TASK TO COMPLETE |
Report how many lines of these entries hold the string "pixels"; reply with the number alone.

Data excerpts:
______

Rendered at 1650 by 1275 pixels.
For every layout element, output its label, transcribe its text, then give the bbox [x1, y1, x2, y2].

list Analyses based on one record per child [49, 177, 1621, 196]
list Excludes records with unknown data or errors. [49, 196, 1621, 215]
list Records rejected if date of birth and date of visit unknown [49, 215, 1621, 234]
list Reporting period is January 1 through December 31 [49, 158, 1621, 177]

______

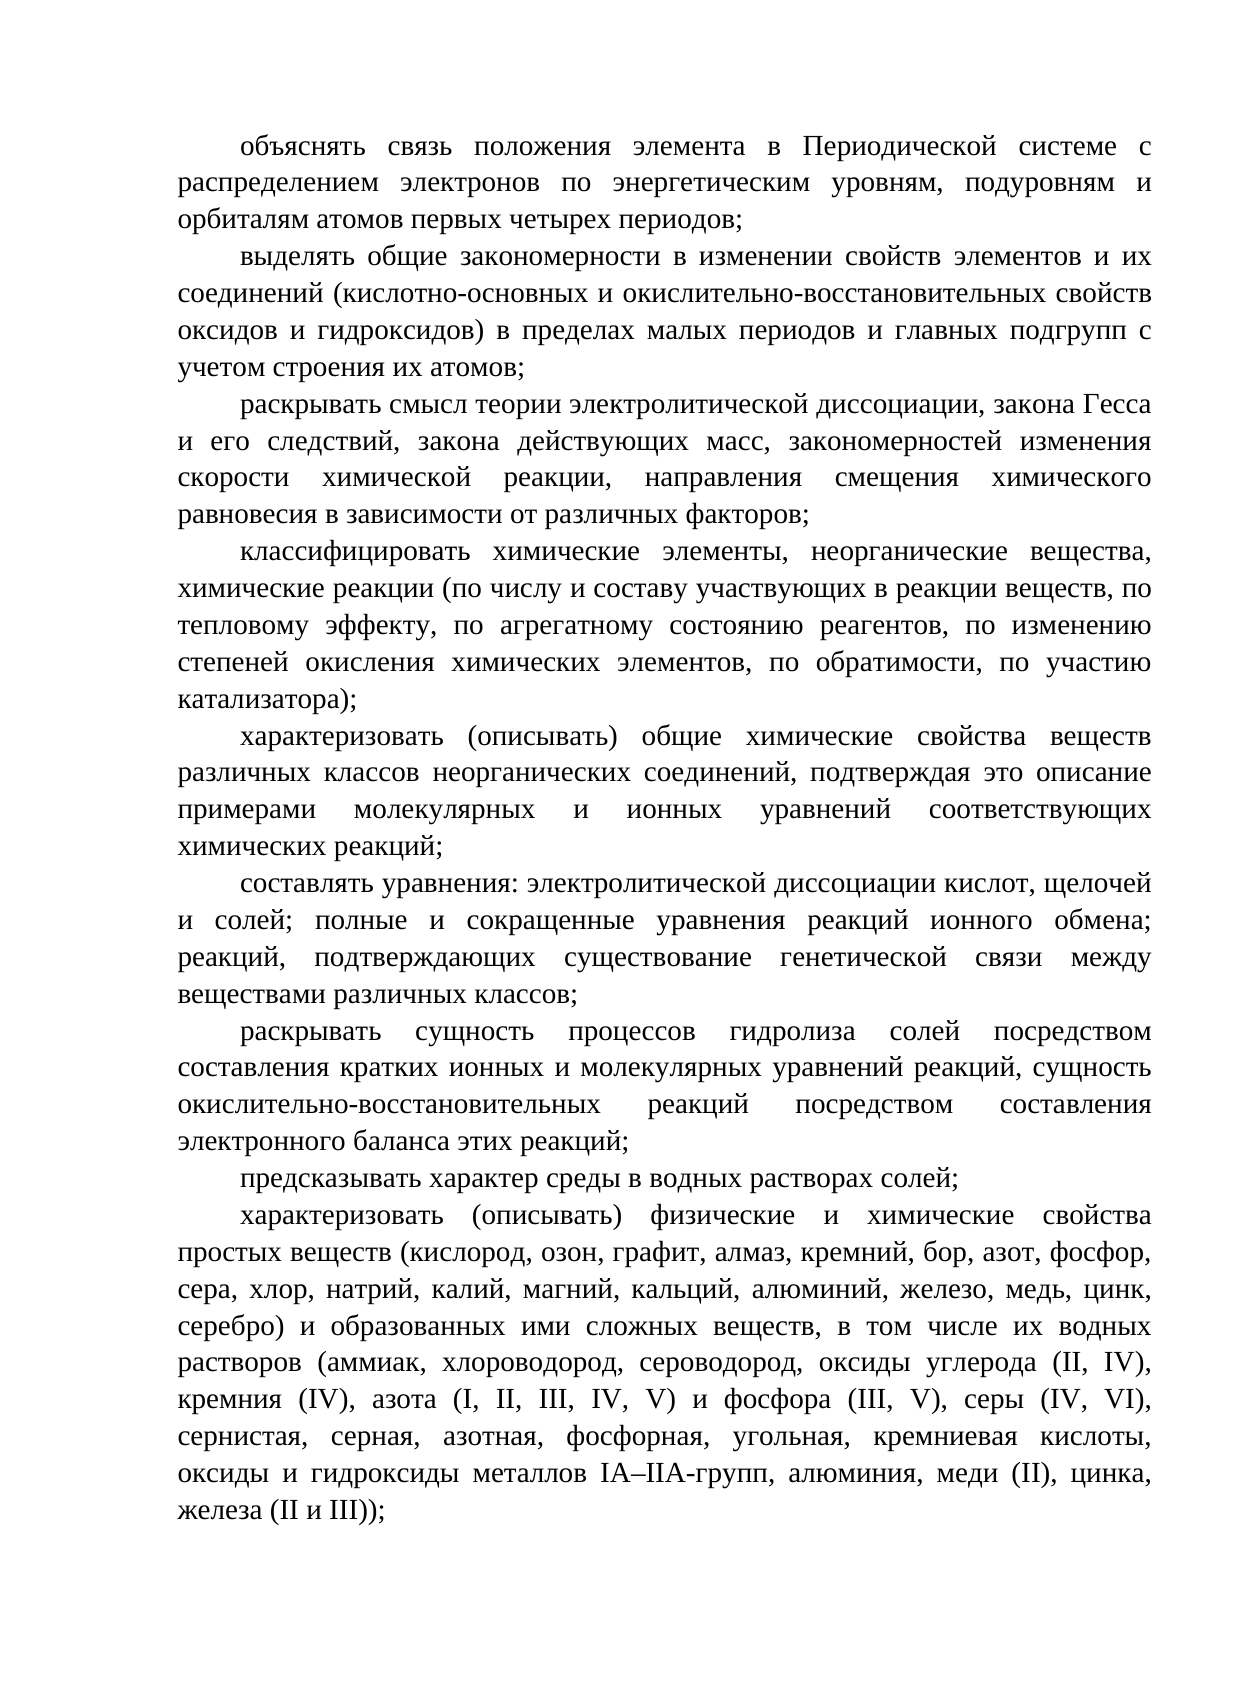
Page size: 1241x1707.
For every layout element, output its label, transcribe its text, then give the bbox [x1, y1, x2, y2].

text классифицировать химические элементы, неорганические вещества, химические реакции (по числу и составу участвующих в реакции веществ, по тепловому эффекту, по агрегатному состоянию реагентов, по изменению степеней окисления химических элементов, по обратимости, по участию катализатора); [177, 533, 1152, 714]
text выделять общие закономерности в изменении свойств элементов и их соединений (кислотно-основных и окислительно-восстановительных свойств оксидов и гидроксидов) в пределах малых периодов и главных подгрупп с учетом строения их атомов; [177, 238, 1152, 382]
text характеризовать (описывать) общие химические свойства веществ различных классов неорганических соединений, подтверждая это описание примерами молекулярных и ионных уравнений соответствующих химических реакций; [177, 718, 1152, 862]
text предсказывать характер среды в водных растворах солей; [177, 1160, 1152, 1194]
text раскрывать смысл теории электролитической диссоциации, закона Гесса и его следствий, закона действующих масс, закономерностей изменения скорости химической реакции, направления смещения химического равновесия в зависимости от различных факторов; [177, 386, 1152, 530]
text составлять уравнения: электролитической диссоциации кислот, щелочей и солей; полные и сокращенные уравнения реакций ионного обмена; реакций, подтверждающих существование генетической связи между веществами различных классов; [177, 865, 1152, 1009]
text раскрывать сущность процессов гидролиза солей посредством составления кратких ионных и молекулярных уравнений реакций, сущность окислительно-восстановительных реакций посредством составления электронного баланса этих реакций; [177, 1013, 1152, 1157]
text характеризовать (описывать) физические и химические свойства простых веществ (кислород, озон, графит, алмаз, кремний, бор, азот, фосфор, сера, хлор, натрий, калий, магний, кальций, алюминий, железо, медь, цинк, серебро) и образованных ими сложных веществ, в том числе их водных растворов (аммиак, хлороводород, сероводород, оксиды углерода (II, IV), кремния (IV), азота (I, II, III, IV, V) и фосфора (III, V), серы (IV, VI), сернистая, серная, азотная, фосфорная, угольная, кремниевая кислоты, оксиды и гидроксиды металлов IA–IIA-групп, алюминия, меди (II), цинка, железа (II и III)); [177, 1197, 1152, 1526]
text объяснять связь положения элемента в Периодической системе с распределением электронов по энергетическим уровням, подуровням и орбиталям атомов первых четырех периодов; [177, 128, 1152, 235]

______

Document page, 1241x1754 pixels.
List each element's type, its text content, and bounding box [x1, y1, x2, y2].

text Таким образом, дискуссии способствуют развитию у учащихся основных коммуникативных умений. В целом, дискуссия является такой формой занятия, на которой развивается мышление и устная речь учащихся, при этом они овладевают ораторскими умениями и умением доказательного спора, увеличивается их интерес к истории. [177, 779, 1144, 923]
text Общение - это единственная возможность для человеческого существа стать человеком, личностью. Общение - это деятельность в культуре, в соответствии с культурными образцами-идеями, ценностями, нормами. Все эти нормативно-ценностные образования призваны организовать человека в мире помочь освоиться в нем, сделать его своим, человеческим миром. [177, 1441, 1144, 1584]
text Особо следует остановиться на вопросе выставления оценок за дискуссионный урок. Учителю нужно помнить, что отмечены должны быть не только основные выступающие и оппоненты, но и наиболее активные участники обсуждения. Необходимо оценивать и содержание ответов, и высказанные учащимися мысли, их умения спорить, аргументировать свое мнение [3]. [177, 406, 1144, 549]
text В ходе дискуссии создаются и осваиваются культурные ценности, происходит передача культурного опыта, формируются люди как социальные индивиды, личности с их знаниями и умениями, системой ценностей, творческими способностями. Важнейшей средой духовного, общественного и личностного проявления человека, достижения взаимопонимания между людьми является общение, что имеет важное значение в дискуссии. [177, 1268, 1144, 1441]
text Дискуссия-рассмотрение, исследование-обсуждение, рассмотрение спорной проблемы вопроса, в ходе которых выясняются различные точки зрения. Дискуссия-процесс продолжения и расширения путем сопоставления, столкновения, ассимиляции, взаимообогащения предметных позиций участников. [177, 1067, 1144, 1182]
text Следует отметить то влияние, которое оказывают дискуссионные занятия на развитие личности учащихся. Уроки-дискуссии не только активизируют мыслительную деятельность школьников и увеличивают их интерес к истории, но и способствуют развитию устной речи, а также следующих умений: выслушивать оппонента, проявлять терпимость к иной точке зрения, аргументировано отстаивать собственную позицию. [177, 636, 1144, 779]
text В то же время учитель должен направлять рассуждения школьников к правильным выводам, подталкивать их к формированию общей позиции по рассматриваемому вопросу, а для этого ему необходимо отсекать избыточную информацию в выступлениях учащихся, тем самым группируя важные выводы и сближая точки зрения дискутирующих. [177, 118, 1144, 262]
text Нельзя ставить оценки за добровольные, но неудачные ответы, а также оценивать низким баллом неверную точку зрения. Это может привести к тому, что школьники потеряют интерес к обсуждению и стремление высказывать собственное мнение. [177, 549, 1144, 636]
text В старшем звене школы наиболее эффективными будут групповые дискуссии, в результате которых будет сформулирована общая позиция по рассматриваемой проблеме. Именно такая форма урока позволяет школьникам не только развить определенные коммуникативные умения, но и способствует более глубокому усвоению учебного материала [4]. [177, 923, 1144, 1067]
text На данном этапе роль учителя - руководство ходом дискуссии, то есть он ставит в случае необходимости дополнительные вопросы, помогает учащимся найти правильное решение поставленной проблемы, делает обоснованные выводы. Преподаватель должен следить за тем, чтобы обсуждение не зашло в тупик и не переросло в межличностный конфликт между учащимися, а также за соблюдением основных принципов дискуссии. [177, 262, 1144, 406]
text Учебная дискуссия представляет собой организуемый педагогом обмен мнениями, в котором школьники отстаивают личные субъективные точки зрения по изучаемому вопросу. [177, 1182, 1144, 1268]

______

SOLUTION FOR THIS TASK |
2